> **DATASET ENTRIES**:
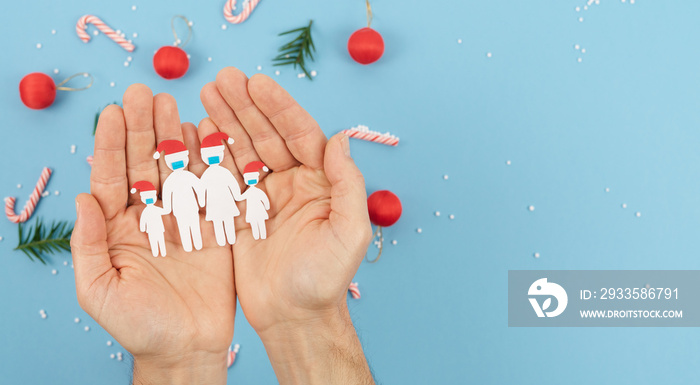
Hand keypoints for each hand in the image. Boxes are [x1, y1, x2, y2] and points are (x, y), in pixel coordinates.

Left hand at [71, 85, 233, 384]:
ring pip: (179, 171)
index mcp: (118, 228)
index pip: (112, 177)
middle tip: (148, 93)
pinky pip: (213, 191)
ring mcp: (184, 220)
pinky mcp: (215, 228)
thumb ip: (88, 244)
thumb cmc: (138, 325)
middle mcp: (150, 217)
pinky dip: (212, 164)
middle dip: (145, 129)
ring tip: (175, 106)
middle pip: (146, 165)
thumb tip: (82, 198)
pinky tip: (209, 136)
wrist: (186, 348)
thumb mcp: (99, 290)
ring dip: (176, 138)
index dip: (112, 144)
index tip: (114, 110)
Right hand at [201, 68, 373, 383]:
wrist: (294, 316)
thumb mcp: (349, 232)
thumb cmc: (326, 278)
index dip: (278, 108)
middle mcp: (292, 183)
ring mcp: (263, 196)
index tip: (256, 83)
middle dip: (246, 106)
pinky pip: (223, 178)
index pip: (299, 134)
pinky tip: (197, 131)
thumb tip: (341, 137)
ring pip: (243, 150)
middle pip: (267, 135)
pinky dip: (211, 155)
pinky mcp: (239, 214)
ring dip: (226, 122)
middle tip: (222, 79)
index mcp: (320, 181)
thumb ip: (348, 184)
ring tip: (206, 94)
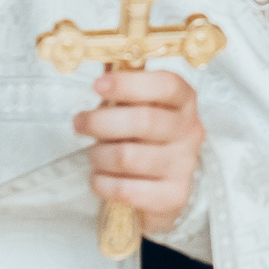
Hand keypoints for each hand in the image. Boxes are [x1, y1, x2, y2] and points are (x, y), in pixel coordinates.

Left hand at [73, 70, 204, 231]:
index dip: (130, 83)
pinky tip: (101, 178)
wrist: (164, 190)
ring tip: (94, 155)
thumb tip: (101, 73)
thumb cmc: (145, 141)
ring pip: (127, 156)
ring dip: (99, 155)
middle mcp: (190, 132)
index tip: (98, 85)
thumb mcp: (141, 111)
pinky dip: (102, 183)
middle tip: (79, 123)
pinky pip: (125, 189)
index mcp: (184, 103)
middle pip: (143, 120)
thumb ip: (125, 93)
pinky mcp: (172, 195)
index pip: (167, 85)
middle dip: (101, 121)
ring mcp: (184, 165)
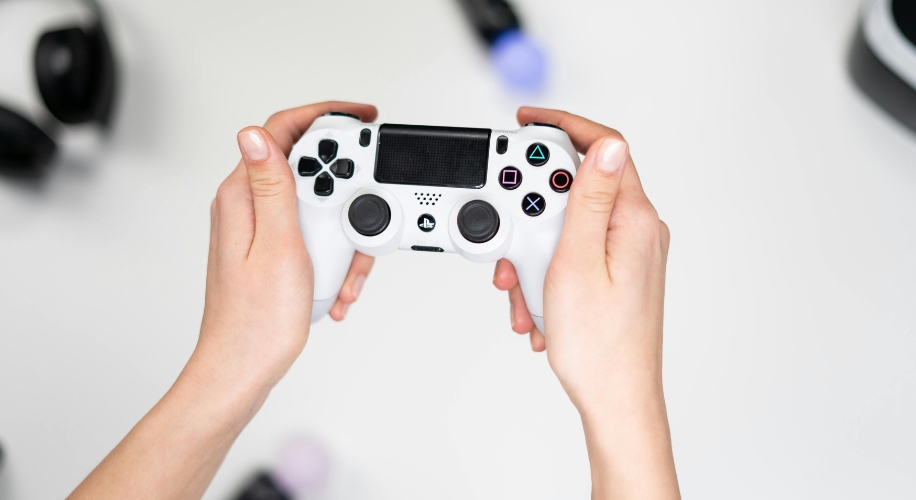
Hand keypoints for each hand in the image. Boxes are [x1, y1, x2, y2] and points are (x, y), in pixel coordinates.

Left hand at [69, 102, 378, 499]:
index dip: (324, 116)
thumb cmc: (255, 322)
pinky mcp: (273, 250)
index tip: (361, 117)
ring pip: (317, 208)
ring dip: (342, 236)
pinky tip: (336, 285)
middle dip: (344, 195)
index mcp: (243, 197)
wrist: (242, 370)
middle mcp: (247, 207)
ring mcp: (260, 229)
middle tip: (360, 217)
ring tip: (345, 271)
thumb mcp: (278, 247)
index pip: (280, 132)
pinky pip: (313, 236)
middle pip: (309, 171)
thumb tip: (256, 133)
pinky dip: (333, 256)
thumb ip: (273, 187)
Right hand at [493, 107, 678, 498]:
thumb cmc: (598, 346)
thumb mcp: (577, 262)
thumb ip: (588, 199)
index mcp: (633, 220)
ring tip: (520, 285)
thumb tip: (605, 144)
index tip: (527, 120)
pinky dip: (546, 269)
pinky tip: (535, 301)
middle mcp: (637, 231)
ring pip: (567, 226)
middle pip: (575, 189)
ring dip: (533, 250)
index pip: (603, 147)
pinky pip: (574, 253)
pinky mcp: (617, 273)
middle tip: (508, 234)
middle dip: (531, 211)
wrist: (615, 400)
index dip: (562, 126)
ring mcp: (628, 253)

> **GOAL OF THE EXERCISE**: When you give the entries again, keep them exact and omit any picture they contain.

> **ANSWER SECTION**:
Hand keypoints for each hand in the image. Boxes are [x1, y1, x2, y2] and points are (x, y), in pixel coordinates.

Left hand at [71, 85, 233, 384]:
ring pip: (179, 171)
index mcp: (118, 228)
index pip: (112, 177)
middle tip: (148, 93)
pinky pip: (213, 191)
ring mcp: (184, 220)
pinky mcp: (215, 228)
thumb ip: (88, 244)
thumb cmc: (138, 325)
middle mcp: (150, 217)
pinky dip: (212, 164)
middle dip: (145, 129)
ring tip: (175, 106)
middle pip: (146, 165)
thumb tip: (82, 198)
pinky tip: (209, 136)
wrist: (186, 348)
thumb mcp: (99, 290)
ring dip: (176, 138)
index dip: (112, 144)
index tip: (114, 110)
Right hand at [201, 68, 373, 383]:
wrist: (294, 316)
thumb mcp: (349, 232)
thumb cmc: (326, 278)
index dip: (278, 108)
middle mcp: (292, 183)
ring mcp: (263, 196)
index tip: (256, 83)
middle dip: (246, 106)
pinky pip: (223, 178)
index pip: (299, 134)
pinky tip: (197, 131)
thumb tip: (341, 137)
ring pip: (243, 150)
middle pip: (267, 135)
pinky dip: (211, 155)
pinky mcp: (239, 214)
ring dip: (226, 122)
middle tip: (222, 79)
index mcp: (320, 181)
thumb ip: (348, 184)
ring tip: (206, 94)
Hand keypoints for each hand in the image. Boxes are [x1, y1, x2, y2] and points are (x, y), in pixel coordinates.

Left hand at [73, 70, 204, 231]:
index dip: (130, 83)
pinky tip: (101, 178)
wrist: (164, 190)
ring tip: (94, 155)
thumb tip: (101, 73)
thumb cmc: (145, 141)
ring pip: (127, 156)
ring dip: (99, 155)
middle mcp: (190, 132)
index tip: (98, 85)
thumb mcp: (141, 111)
pinky dip: (102, 183)
middle tip: (79, 123)
pinky pip: (125, 189)
index mcp: (184, 103)
middle pip: (143, 120)
thumb ip: (125, 93)
pinky mcp: (172, 195)
index pip: (167, 85)
middle dip: (101, 121)
ring mcp: (184, 165)
Hand keypoints for each hand in the image. Boxes are [x1, y1, x2, y2] and points are (x, y), in pixel coordinates.

Left hand at [69, 102, 378, 499]:
index dip: (324, 116)
thumb cmc: (255, 322)
pinky mcp: (273, 250)
index tip: (361, 117)
ring pip: (317, 208)
ring dip: (342, 236)
pinky tip: (336, 285)
middle dip: (344, 195)
index mcp: (243, 197)
wrist: (242, 370)
middle mcp: (247, 207)
ring mcp: (260, 229)
middle tip: (360, 217)
ring tip: (345, 271)
thumb mcp: (278, 247)
index pip: (280, 132)
pinky pip: (313, 236)
middle pip: (309, 171)
thumb tip: (256, 133)
pinky dip: (333, 256)
thumb ip: (273, 187)
Right hand at [493, 107, 678, 498]:
thumb cmc: (598, 346)
thumb mcp: (577, 262)
thumb ip: (588, 199)
index mcp: (633, 220)
ring tip: (520, 285)
thumb tip: (605, 144)
index tip: (527, 120)
pinky dip: (546, 269)
pinky tip: (535, 301)
middle mcp: (637, 231)
ring pip: (567, 226)
middle pip: (575, 189)
ring dip: (533, 250)
index pip: (603, 147)
pinky pip: (574, 253)
pinky mcp: (617, 273)
middle tip: (508, 234)
middle dip: (531, 211)
wrist: (615, 400)
index dip: (562, 126)
ring mcp: (628, 253)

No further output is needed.